I have a fairly simple discrete Markov Chain with a transition probability matrix that looks like this:
\begin{bmatrix}0&{n_1}&0&0&0&...\\ {n_2}&0&{n_3}&0&0&...\\ 0&{n_4}&0&{n_5}&0&...\\ ...&...&...&...&...&...\\ ...&0&0&0&n_k&0\end{bmatrix}
Basically, just a long line of states, all of which can go into a neighboring one (First one into second, second one into the first and the third and so on). I know all of transitional probabilities - for simplicity's sake, here I have replaced them with just ${n_i}$.
The problem here, is that I have N states - their amount may vary. I need to find a stationary distribution for this chain, and while making a system of N equations is trivial, I'm not sure how exactly I can solve it.

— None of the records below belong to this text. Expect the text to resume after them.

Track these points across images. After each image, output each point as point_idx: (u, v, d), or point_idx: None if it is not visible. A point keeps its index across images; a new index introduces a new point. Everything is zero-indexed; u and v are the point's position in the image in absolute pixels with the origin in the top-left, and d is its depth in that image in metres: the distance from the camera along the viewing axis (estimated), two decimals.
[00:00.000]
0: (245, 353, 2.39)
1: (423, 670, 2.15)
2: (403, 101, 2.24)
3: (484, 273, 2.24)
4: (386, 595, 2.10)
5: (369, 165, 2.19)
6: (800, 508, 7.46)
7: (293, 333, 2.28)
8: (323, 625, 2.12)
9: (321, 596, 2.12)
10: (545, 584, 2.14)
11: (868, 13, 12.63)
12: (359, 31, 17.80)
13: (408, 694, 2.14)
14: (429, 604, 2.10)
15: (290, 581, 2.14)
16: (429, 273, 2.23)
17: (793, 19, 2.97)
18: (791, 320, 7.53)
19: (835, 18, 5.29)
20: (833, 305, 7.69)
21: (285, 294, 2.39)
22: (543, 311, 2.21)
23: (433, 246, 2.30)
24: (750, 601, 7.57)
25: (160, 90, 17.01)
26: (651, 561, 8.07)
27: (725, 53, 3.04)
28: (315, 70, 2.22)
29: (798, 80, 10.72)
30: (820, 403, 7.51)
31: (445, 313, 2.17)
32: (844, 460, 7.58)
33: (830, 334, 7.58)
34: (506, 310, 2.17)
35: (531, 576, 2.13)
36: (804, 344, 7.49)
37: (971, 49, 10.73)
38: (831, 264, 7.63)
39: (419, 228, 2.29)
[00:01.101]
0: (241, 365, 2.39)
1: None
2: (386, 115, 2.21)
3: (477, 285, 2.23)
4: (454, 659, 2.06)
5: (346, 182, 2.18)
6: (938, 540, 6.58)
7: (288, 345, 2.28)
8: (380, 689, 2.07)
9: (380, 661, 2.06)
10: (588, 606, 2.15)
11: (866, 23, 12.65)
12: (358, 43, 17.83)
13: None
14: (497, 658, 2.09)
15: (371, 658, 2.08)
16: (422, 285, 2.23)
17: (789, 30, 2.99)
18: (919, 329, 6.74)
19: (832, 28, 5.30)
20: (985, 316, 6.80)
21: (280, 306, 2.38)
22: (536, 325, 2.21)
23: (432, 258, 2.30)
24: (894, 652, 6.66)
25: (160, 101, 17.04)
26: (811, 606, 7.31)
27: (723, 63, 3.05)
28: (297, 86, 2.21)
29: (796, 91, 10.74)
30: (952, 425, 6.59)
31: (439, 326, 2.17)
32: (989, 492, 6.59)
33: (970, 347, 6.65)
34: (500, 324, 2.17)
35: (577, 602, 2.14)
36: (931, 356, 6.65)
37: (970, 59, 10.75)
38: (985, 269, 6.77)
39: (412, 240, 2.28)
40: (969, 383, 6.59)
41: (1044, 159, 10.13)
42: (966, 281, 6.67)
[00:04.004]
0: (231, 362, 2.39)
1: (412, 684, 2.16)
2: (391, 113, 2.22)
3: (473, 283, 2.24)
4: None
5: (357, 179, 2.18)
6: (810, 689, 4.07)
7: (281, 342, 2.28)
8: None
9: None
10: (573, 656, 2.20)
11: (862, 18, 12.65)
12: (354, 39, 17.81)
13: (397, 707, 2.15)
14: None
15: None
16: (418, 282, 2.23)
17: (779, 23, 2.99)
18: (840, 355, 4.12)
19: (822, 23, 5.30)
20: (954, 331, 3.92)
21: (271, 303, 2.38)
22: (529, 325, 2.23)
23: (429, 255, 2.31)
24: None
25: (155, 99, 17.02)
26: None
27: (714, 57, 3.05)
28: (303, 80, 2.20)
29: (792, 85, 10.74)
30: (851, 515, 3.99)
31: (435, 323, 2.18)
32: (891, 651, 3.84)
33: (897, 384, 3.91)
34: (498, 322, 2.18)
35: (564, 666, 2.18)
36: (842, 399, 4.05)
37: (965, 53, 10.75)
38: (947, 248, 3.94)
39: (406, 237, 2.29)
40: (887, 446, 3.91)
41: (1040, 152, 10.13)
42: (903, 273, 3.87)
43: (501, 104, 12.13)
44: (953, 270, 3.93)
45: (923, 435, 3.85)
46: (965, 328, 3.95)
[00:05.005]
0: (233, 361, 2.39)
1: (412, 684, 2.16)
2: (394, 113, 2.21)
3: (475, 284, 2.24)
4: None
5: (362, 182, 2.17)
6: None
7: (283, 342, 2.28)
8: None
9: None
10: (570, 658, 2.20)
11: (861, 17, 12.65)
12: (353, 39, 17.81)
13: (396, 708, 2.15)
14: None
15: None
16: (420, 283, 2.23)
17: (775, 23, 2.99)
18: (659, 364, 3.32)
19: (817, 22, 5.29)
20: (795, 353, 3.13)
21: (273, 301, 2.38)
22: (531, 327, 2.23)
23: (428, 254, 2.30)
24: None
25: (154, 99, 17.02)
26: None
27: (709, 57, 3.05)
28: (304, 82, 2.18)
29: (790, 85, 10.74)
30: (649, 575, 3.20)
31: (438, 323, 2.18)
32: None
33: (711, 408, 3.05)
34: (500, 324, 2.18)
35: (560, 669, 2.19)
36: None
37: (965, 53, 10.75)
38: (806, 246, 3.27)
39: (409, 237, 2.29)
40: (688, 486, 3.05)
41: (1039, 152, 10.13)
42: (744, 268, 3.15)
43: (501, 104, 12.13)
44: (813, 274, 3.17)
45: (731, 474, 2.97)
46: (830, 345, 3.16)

Is there, perhaps, an easier way to find a stationary distribution of such a chain? Or I should just bruteforce it with an equation system?
Hint
Assuming your transition matrix is row-stochastic, you must have $\ n_1=n_k=1\ $ and $\ n_{2i+1}=1-n_{2i}\ .$ If $\ \pi\ $ is the stationary distribution, then the first and last equations of $$ \pi^T\begin{bmatrix}0&{n_1}&0&0&0&...\\ {n_2}&0&{n_3}&0&0&...\\ 0&{n_4}&0&{n_5}&0&...\\ ...&...&...&...&...&...\\ ...&0&0&0&n_k&0\end{bmatrix}=\pi^T $$ give you $\ \pi_2=\pi_ 1\ $ and $\ \pi_{k-1}=\pi_k\ .$ The second of the equations gives \begin{align} n_2\pi_1+n_3\pi_3&=\pi_2\\ &=n_2\pi_2+(1-n_2)\pi_3\ , \end{align} from which you get $\ \pi_3=\pi_2\ .$ Does that suggest a guess for the remaining entries of $\ \pi\ ?$